> [What to work on]: Write out every line of text from the records below without changing a word, and leave the pictures out of your answer.

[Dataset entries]
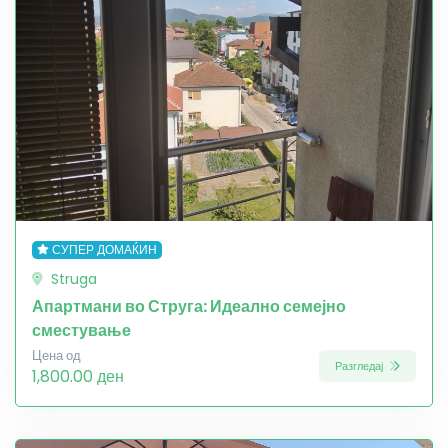
СУПЕР ДОМАЌИН
Struga
Апартмани во Струга: Идеално семејно
сместување
Цена од
Разгледај
1,800.00 ден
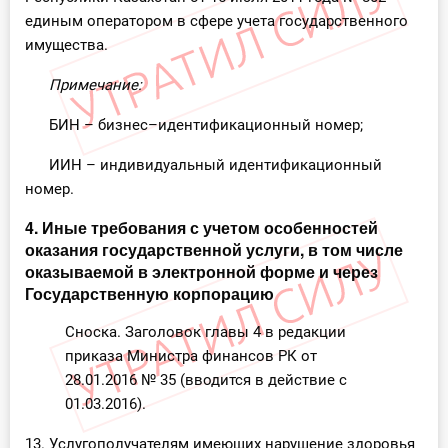
единым оператором в сфере учета государственного
имущества.
Примечание:
БИН – бизнес–идентификационный номер;
ИИН – индивидуальный идентификационный
номер.
4. Иные требования с учетом особенностей
оказания государственной услуги, в том числе
оказываемой в электронной форме и через
Государственную корпорацию
Сноска. Заголовок главы 4 в редакции
приказа Министра финансов РК от
28.01.2016 № 35 (вводится в действие с
01.03.2016).
13. Услугополучателям имеющих нарушение здоровья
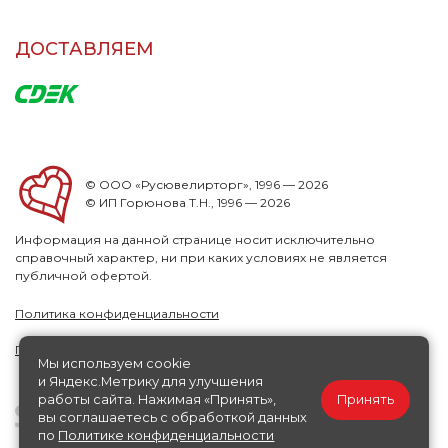
ДОСТАВЛЯЕМ
© ООО «Русювелирторг», 1996 — 2026
© ИП Горюнова Т.Н., 1996 — 2026
Информация на данной странице носит исключительно
справочный характер, ни при каких условиях не является
публичной офертой.
Политика конфиденциальности
Публичная офера
Мы используем cookie
и Яндекс.Метрику для улучшения
работы сайта. Нажимая «Принять»,
Принять
вы соглашаетесь с обработкой данных
по
Политике конфиденциальности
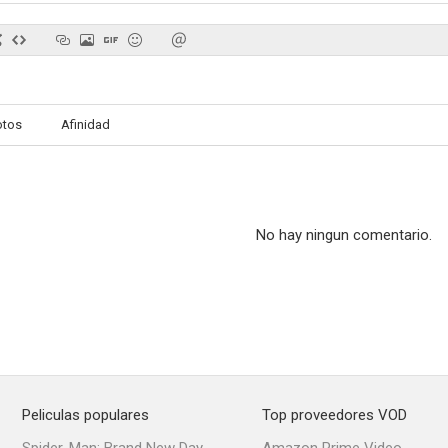
El duende y el rey
Séptima página
Teatro A
otos
Afinidad
--
--
No hay ningun comentario.
Alhucemas
Sin uniforme
Doña María 
Peliculas populares
Top proveedores VOD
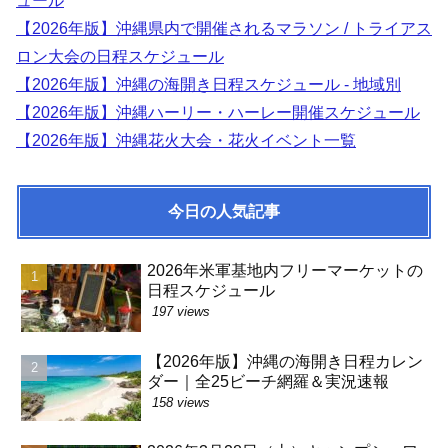
ュール
【2026年版】沖縄県内で開催されるマラソン / トライアス
ロン大会の日程スケジュール
【2026年版】沖縄の海開き日程スケジュール - 地域別
【2026年版】沖縄ハーリー・ハーレー開催スケジュール
【2026年版】沖縄花火大会・花火イベント一覧
今日の人気記事
2026年米軍基地内フリーマーケットの
日程スケジュール
197 views
【2026年版】沖縄の海開き日程カレン
ダー｜全25ビーチ網羅＆実況速報
158 views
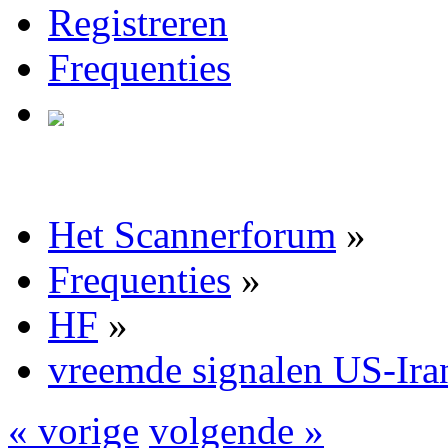
Registreren
Frequenties
Het Scannerforum
»
Frequenties
»
HF
»
vreemde signalen US-Ira
« vorige
volgende »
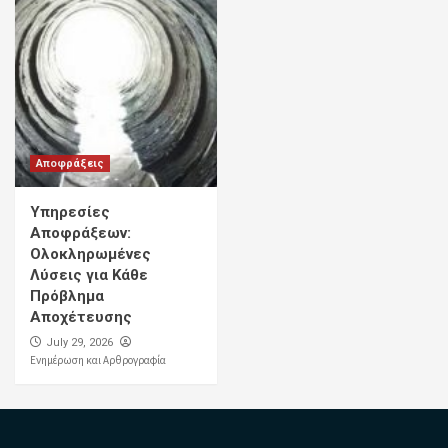
Αποφράξεις
Υπηρεσίες
Αποφράξεων:
Ολοκληρωμένες
Λύσεις για Κάθε
Πρόβλημα
Αποχέτευσης
July 29, 2026
Ενημέρωση και Αρθρογραφία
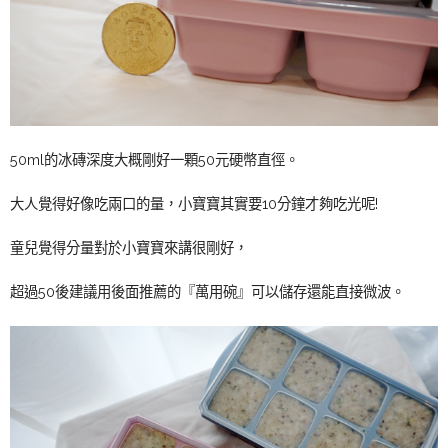
50ml的冰磚深度大概剛好一顆50元硬幣直徑。
大人覺得好像吃兩口的量，小寶寶其實要10分鐘才夠吃光呢!
童兒覺得分量對於小寶寶來講很剛好，
超過50後建議用後面推薦的『萬用碗』可以儲存還能直接微波。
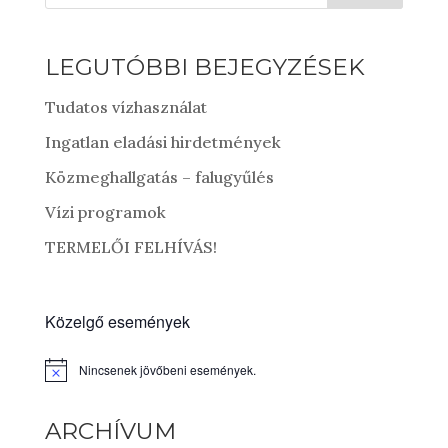
LEGUTÓBBI BEJEGYZÉSEK
Tudatos vízhasználat
Ingatlan eladási hirdetmények
Közmeghallgatás – falugyűlés
Vízi programok
TERMELŐI FELHÍVÁS!
Közelgő események
Nincsenek jövőbeni események.
Notice
ARCHÍVUM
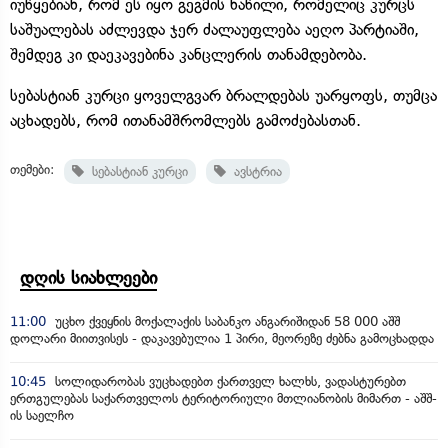
იუწყებიან, რომ ეს იყო გეგმის ნაწილი, რომელიც კურცს
საშუალებას აძლევდა ჯერ ძალაუფლება აეღო პარტიაში,
შემდეგ კი დაეკავებინა კანცლერის თანამდებობა.
სებასტიან კურცი ყოველგვარ ბრალდებას უარყოფს, თუმცა
აცხადებს, რომ ითანამშრომლებს გამოძებასთან.
თემები:
სებასტიან კურცი
ავსტრია
დღის სიახლეები
11:00
უცხო ქვეყნის მოქალაქის საბანკო ანგარიშიდან 58 000 აშშ
დოლარი მიითვისეს - დაკავებულია 1 პირი, მეორეზე ძებნა გამოცხადდა
10:45
სოლიდარობას ვუცხადებთ ქართველ ხალხს, ვადასტურებთ
ერთგულებას საქართველოს ტერიტორიული მთლიანობის მიმართ - აშშ-
ის საელჩო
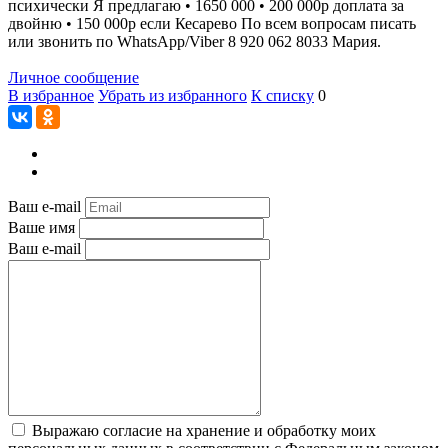
психически Я предлагаю • 1650 000 • 200 000р доплата за
двойню • 150 000р если Кесарево По всем вопросам писать
или звонить по WhatsApp/Viber 8 920 062 8033 Мария.
Личное сообщение
В избранное
Убрать из избранного
К списку
0
Ваш e-mail
Ваше имя
Ваш e-mail
Выражаю согласие на хранение и обработку моих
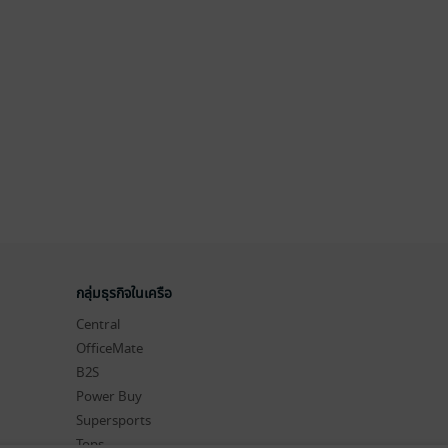
กลุ่มธุรกิจในเครือ
Central
OfficeMate
B2S
Power Buy
Supersports
Tops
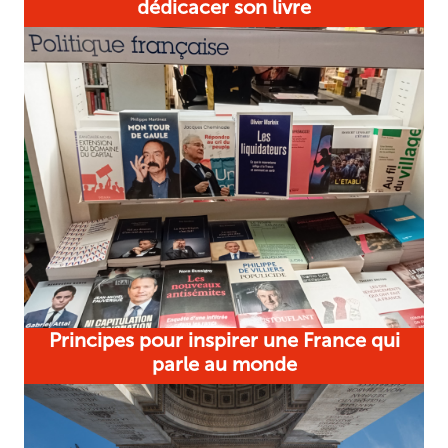
dédicacer son livre
Principes pour inspirer une France qui
parle au monde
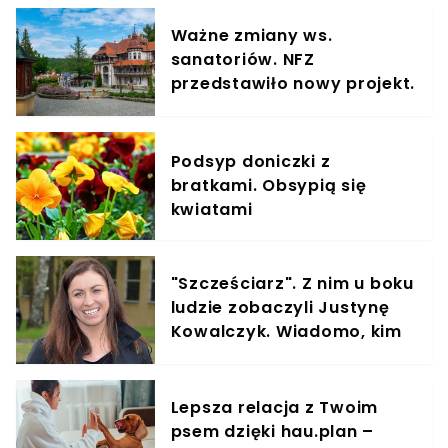
Ważne zmiany ws.
sanatoriów. NFZ
przedstawiło nowy projekt.
Podano kluczową datę
Podsyp doniczki z
bratkami. Obsypią się
kwiatami
"Szcześciarz". Z nim u boku
ludzie zobaczyli Justynę
Kowalczyk. Wiadomo, kim
jest
Lepsza relacja z Twoim
psem dzięki hau.plan –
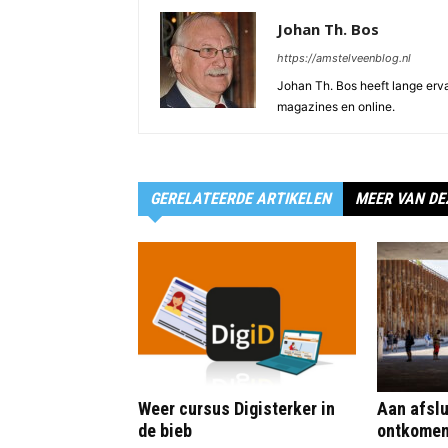
Johan Th. Bos
https://amstelveenblog.nl
Johan Th. Bos heeft lange ervar
magazines en online.
GERELATEERDE ARTIKELEN
MEER VAN DE
Weer cursus Digisterker in
Aan afslu
de bieb
ontkome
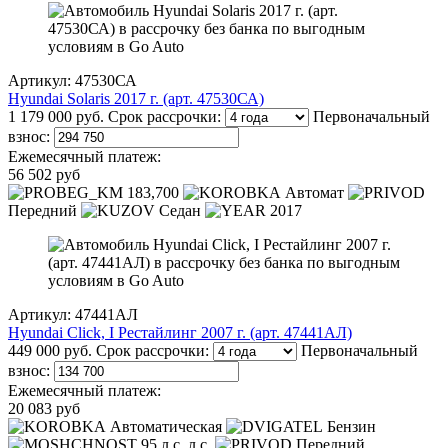
Артикул: 47530СА
Hyundai Solaris 2017 г. (арт. 47530СА)
1 179 000 руб.
Срок рассрочки:
Первоначальный
взнос:
Ежемесячный платеж:
56 502 руб
183,700
Автомат
Передний
Седан
2017
Артикул: 47441АЛ
Hyundai Click, I Рестайлинг 2007 г. (арт. 47441АЛ)
449 000 руб.
Срок рассрочки:
Первоначальный
взнос:
Ежемесячный платеж:
20 083 руб
Автоматическая
Бензин
95 л.с. л.с.
Передний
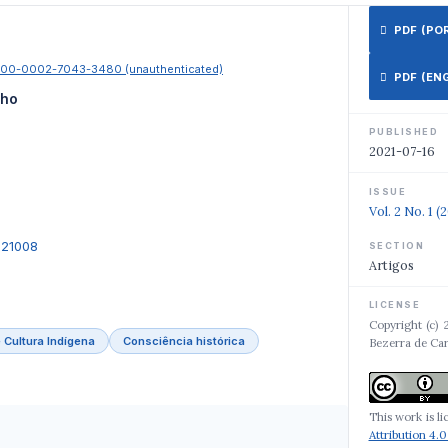
PDF (PORT
0000-0002-7043-3480 (unauthenticated)
PDF (ENGL
lho
PUBLISHED
2021-07-16
ISSUE
Vol. 2 No. 1 (
021008
SECTION
Artigos
LICENSE
Copyright (c) 
e Cultura Indígena
Consciência histórica
Bezerra de Ca
This work is l
Attribution 4.0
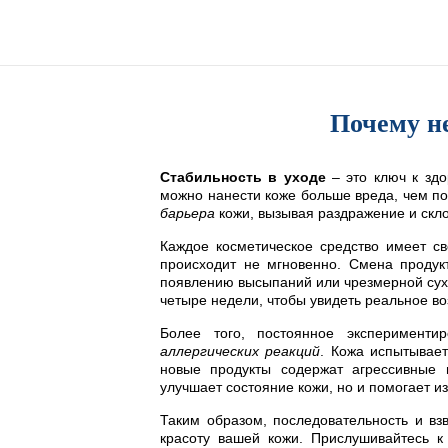
Почему не
Стабильность в уходе
– это ключ к здо
можно нанести коже больше вреда, чем по
барьера
кожи, вызывая раздражение и скло
Каждое косметическое средство имеет с
происходит не мгновенно. Смена продук
появлению высыпаний или чрезмерной сух
четыре недели, чтобы увидеть реальное во
Более того, постоянное экспериментир
аллергических реакций
. Кожа испытывает
новые продукты содержат агрессивные 
улучшает состояние кожи, но и помогает и
Таким образом, последовательность и вз
красоту вашей кожи. Прислушивайтесь к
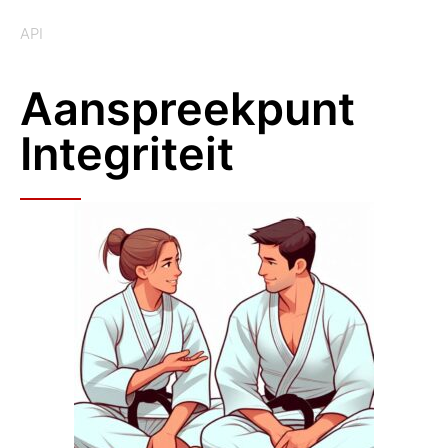
API
Aanspreekpunt
Integriteit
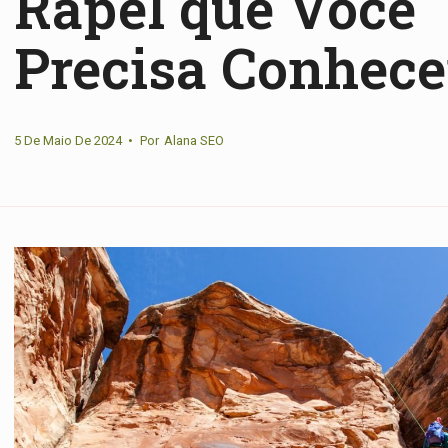
Rapel que Você
Precisa Conhece
5 De Maio De 2024
•
Por
Alana SEO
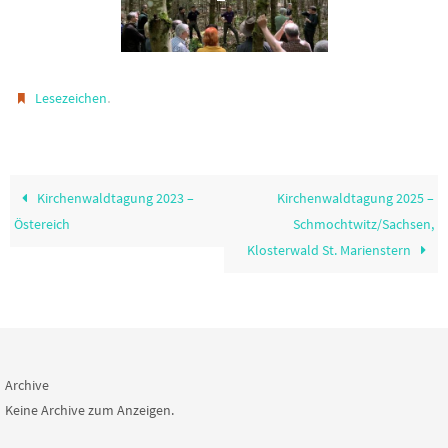
.
Lesezeichen
Kirchenwaldtagung 2023 –
Kirchenwaldtagung 2025 –
Östereich
Schmochtwitz/Sachsen,
Klosterwald St. Marienstern
Archive
Keine Archive zum Anzeigen.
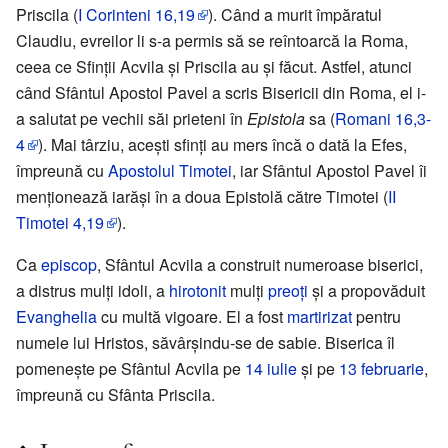
Priscila (
I Corinteni
16,19
). Când a murit împăratul
Claudiu, evreilor li s-a permis să se reîntoarcă la Roma,
ceea ce Sfinții Acvila și Priscila au și făcut. Astfel, atunci
când Sfântul Apostol Pavel a scris Bisericii din Roma, el i-
a salutat pe vechii săi prieteni în
Epistola
sa (
Romani
16,3-
4
). Mai târziu, acești sfinți au mers încă o dată la Efes,
împreună cu
Apostolul Timotei
, iar Sfântul Apostol Pavel îi
menționează iarăși în a doua Epistolă către Timotei (
II
Timotei
4,19
).
Ca
episcop
, Sfântul Acvila a construit numeroase biserici,
a distrus mulți idoli, a
hirotonit
mulți
preoți
și a propovăduit
Evanghelia
cu multă vigoare. El a fost
martirizat
pentru
numele lui Hristos, săvârșindu-se de sabie. Biserica îl
pomenește pe Sfântul Acvila pe
14 iulie
și pe
13 februarie
,
împreună cu Sfânta Priscila.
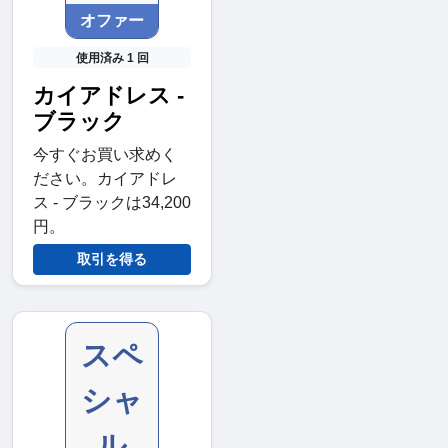
オファー
使用済み 1 回
カイアドレス -
ブラック
今すぐお買い求めく
ださい。カイアドレ
ス - ブラックは34,200
円。
取引を得る
スペ
シャ
ル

> [Response]:
СУПЕР ДОМАЌИН
Struga
Апартмани во Струга: Идеално семејно
сместување
Цена од
Разгледај
1,800.00 ден
единым оператором в сфере учета государственного
имущества.
Примечание:
БИН – бизнес–идентификационный номер;
ИИН – индивидуальный идентификационный
номер.
4. Иные требования с учетом особенностей
оказания государственной услуги, в том числе
оказываемой в электронной форме и через
Государственную корпорацию
Сноска. Заголовок главы 4 в редакции
приказа Министра финансов РК от
28.01.2016 № 35 (вводится в действие с
01.03.2016).
13. Услугополучателям имеющих нарушение здоровья
ДОСТАВЛЯЕМ
© ООО «Русювелирторг», 1996 — 2026
© ИП Горюнова Т.Н., 1996 — 2026
Информация на данной странице носит исключительно
справочный характер, ни при каких условиях не является
публичной офертой.
Политика конфиденциальности
Публичная офера
Мы используем cookie
и Яндекс.Метрику для улучшения
работы сайта. Нажимая «Принять»,
Принять
вы соглашаетесь с обработкой данных
по
Политике конфиденциальности
El duende y el rey
Séptima página
Teatro A
otos
Afinidad
--
--
No hay ningun comentario.
Alhucemas
Sin uniforme
Doña María 
Peliculas populares
Top proveedores VOD
ュール
【2026年版】沖縄県内で開催されるマラソン / トライアス
ロン大会の日程スケジュール
【2026年版】沖縄の海開き日程スケジュール - 地域別
【2026年版】沖縄ハーリー・ハーレー開催スケジュール
【2026年版】沖縄花火大会・花火イベント一覧
今日の人気記事
2026年米軍基地内フリーマーケットの
日程スケジュール
197 views
【2026年版】沖縄の海開き日程カレン
ダー｜全25ビーチ網羅＆実況速報
158 views
Registreren
Frequenties
Het Scannerforum
»
Frequenties
»
HF
»
vreemde signalen US-Ira
« vorige
volgende »
Αποφράξεις
Υπηρεσίες
Αποφράξεων:
Ολοκληρωμένες
Λύσεις για Κάθε
Πρόβλημα
Αποχέτευσης
July 29, 2026
Ενημέρωση και Αρθρογραφία
50ml的冰磚深度大概剛好一顆50元硬幣直徑。
大人覺得好像吃兩口的量，小寶寶其實要10分鐘才夠吃光呢!
童兒覺得分量對於小寶寶來講很剛好，
超過50後建議用後面推薦的『萬用碗』可以儲存還能直接微波。
LEGUTÓBBI BEJEGYZÉSEK
Tudatos vízhasználat
Ingatlan eladási hirdetmények
Közmeghallgatás – falugyűlés
Vízi programok
TERMELŐI FELHÍVÁS!
Közelgő események
Nincsenek jövőbeni események.
Notice
ARCHÍVUM
იუწყებიან, რომ ეს იყო გეგმის ნაწილი, რომელიც კურცს
საშუალებას აძლევდა ჯერ ძალაუფლება აეღო პარტიაში,
შემდეგ კი დაეკავებინა კანცლერის თანამდებობა.
სებასტიან კურცი ყოველგვარ ბრალდებას უარყოფს, თუმცა
აცხადებს, რომ ითანამშრომლებს გამოძებასთან.
თემები:
სებასტიან კურცი
ავსტრია
დღის სიახლეები
11:00
უცხო ქვეყნის მოქალაქის საბანკო ანგარიშიდან 58 000 აშშ
დოლარი მიითვისეს - დაკავებულია 1 პირი, მეორეზე ძებნა გამოცხადდა
10:45
სოლიდარობას ვუცხადებთ ქართველ ხალხს, ვადასტურებთ
ერთგულებას საქართველოს ტერიტორიული მთლიანობის მიმართ - აშშ-
ის საელჩო
психически Я предлагаю • 1650 000 • 200 000р доплата за
двойню • 150 000р если Кесарево По всем вопросам писать
или звонить по WhatsApp/Viber 8 920 062 8033 Мария.
Личное сообщение
В избранное
Убрать из избранного
К списку
0
Ваш e-mail
Ваше имя
Ваш e-mail
Выражаю согласие на хранение и обработку моих
กลุ่มธุรกิจในเครือ
Central
OfficeMate
B2S
Power Buy
Supersports
Tops
dédicacer son livre
Principes pour inspirer une France qui
parle au monde
Ważne zmiany ws.
sanatoriów. NFZ
przedstawiło nowy projekt.
Podano kluczową datę
Podsyp doniczki z
bratkami. Obsypią się
kwiatami
"Szcześciarz". Z nim u boku
ludzie zobaczyli Justynę
Kowalczyk. Wiadomo, kim
jest
Lepsza relacja z Twoim
psem dzięki hau.plan –
Johan Th. Bos
https://amstelveenblog.nl
Johan Th. Bos heeft lange ervar
magazines en online.
GERELATEERDE ARTIKELEN
MEER VAN DE
Weer cursus Digisterker in
Aan afslu
de bieb
ontkome
Артикул: 47530СА
Hyundai Solaris 2017 г. (арт. 47530СА)
1 179 000 руб.
Срок рассрочки:
Первоначальный
взнос:
Ежемесячный платеж:
56 502 руб
183,700
Автомат
Передний
Седан
2017
Артикул: 47441АЛ
Hyundai Click, I Рестайлинг 2007 г. (арт. 47441АЛ)
449 000 руб.
Срок рассрочки:
Первоначальный
взнос:
Ежемесячный платеж:
20 083 руб
Автоматическая
Бензин
95 л.с. л.с.
Передний
PDF (PORT
0000-0002-7043-3480 (unauthenticated)
PDF (ENGL
lho
PUBLISHED
2021-07-16
ISSUE
Vol. 2 No. 1 (
021008
SECTION
Artigos
LICENSE
Copyright (c) 
e Cultura Indígena
Consciência histórica
Bezerra de Ca
This work is l
Attribution 4.0
Почему не
Стабильность в уходе
– это ключ к здо
можно нанести коже больше вреда, чем по
барьера
кожи, вызывая раздражение и скло
Каждое косметическое средство имеет с
происходит не мгновенно. Смена продук
появлению высыпаний или чрезмерной сух
четыре недели, чтобы увидеть реальное во
Более того, постоянное экспериментир
аллергических реакций
. Кожа испытывает
новые продукты содержат агрессивные 
улучшает состояние кожи, но и помогает и
Таким образом, последовательность и вз
красоту вашей кожи. Прислушивайтесь к
API
Aanspreekpunt
Integriteit
Rapel que Você
Precisa Conhece
5 De Maio De 2024
•
Por
Alana SEO
.
Lesezeichen
Kirchenwaldtagung 2023 –
Kirchenwaldtagung 2025 –
Östereich
Schmochtwitz/Sachsen,
Klosterwald St. Marienstern
Archive
Keine Archive zum Anzeigen.
Priscila (
I Corinteni
16,19
). Când a murit împăratul
Claudiu, evreilor li s-a permis să se reîntoarcă la Roma,
ceea ce Sfinții Acvila și Priscila au și făcut. Astfel, atunci
când Sfântul Apostol Pavel a scris Bisericii din Roma, el i-
a salutat pe vechii săi prieteni în
Epistola
sa (
Romani
16,3-
4
). Mai târziu, acești sfinți au mers încă o dată la Efes,
împreună cu
Apostolul Timotei
, iar Sfântul Apostol Pavel îi
menționează iarăși în a doua Epistolă către Timotei (
II
Timotei
4,19
).
Ca
episcop
, Sfântul Acvila a construit numeroase biserici,
a distrus mulți idoli, a
hirotonit
mulți
preoți
și a propovăduit
Evanghelia
cu multă vigoare. El a fost
martirizat
pentru
numele lui Hristos, săvârșindu-se de sabie. Biserica îl
pomenește pe Sfântul Acvila pe
14 iulie
și pe
13 februarie
,
împreună cu Sfânta Priscila.
オファー
使用済み 1 回
カイアドレス -
ブラック
今すぐお買い求めく
ださい。カイアドレ
ス - ブラックは34,200
円。
取引を得る
スペ
シャ
ル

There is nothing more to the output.